- Document text
And tooling is pivotal for this because it's an extra UI that you need to learn.
It's an extra SDK you need to learn.
It's an extra concepts that you need to learn around observability, that is not just out there.
It's not like TDD is now, everyone put TDD on their CV, but it observable is not in everyone's CV.
Charity: Right. Hey Toli, you had submitted a talk for O11yCon, right? What was that talk about?
Toli: So I wanted to talk about our journey at Cinch.
How we went from container-based cloud services in Azure, to a serverless AWS software systems.
And how we went about taking our teams, our product and engineering teams on a journey of observability.
And how we got to a place where each team owns their production of telemetry data, if I can call it that.
Their instrumentation of their code, until they're collecting that telemetry data in useful queries.
Dare I say, in dashboards that initially, I personally was very against this idea that, oh, we'll just create.
Probably our tech leaders would say, "Where's the dashboard?"

- Supplied records

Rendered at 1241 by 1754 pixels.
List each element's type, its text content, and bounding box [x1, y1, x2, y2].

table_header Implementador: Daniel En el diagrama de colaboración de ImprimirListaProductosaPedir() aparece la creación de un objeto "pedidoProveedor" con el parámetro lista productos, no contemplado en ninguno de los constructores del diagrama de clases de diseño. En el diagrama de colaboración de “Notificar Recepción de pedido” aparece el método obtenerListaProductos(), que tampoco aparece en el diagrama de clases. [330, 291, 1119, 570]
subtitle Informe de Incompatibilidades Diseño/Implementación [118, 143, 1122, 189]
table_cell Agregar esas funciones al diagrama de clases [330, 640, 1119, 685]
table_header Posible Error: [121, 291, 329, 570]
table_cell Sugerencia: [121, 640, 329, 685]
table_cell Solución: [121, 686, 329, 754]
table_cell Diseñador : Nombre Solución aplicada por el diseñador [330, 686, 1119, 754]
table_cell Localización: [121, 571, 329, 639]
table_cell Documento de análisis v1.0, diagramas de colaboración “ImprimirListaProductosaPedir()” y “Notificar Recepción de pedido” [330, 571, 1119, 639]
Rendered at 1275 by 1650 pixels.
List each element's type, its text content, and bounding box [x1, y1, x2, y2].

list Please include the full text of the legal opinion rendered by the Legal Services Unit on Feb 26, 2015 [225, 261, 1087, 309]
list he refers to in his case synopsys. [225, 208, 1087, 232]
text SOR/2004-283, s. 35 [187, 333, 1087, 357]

- Exercise set
- A) List every item the observability discussion above describes as something extra that must be learned.
- B) Reproduce the passage of the observability discussion starting with "Toli: So I wanted" and going on through "journey of observability.".

- Full answers
- A)
- An extra UI
- An extra SDK
- Extra concepts around observability

- B)
Toli: So I wanted to talk about our journey at Cinch.
How we went from container-based cloud services in Azure, to a serverless AWS software systems.
And how we went about taking our teams, our product and engineering teams on a journey of observability.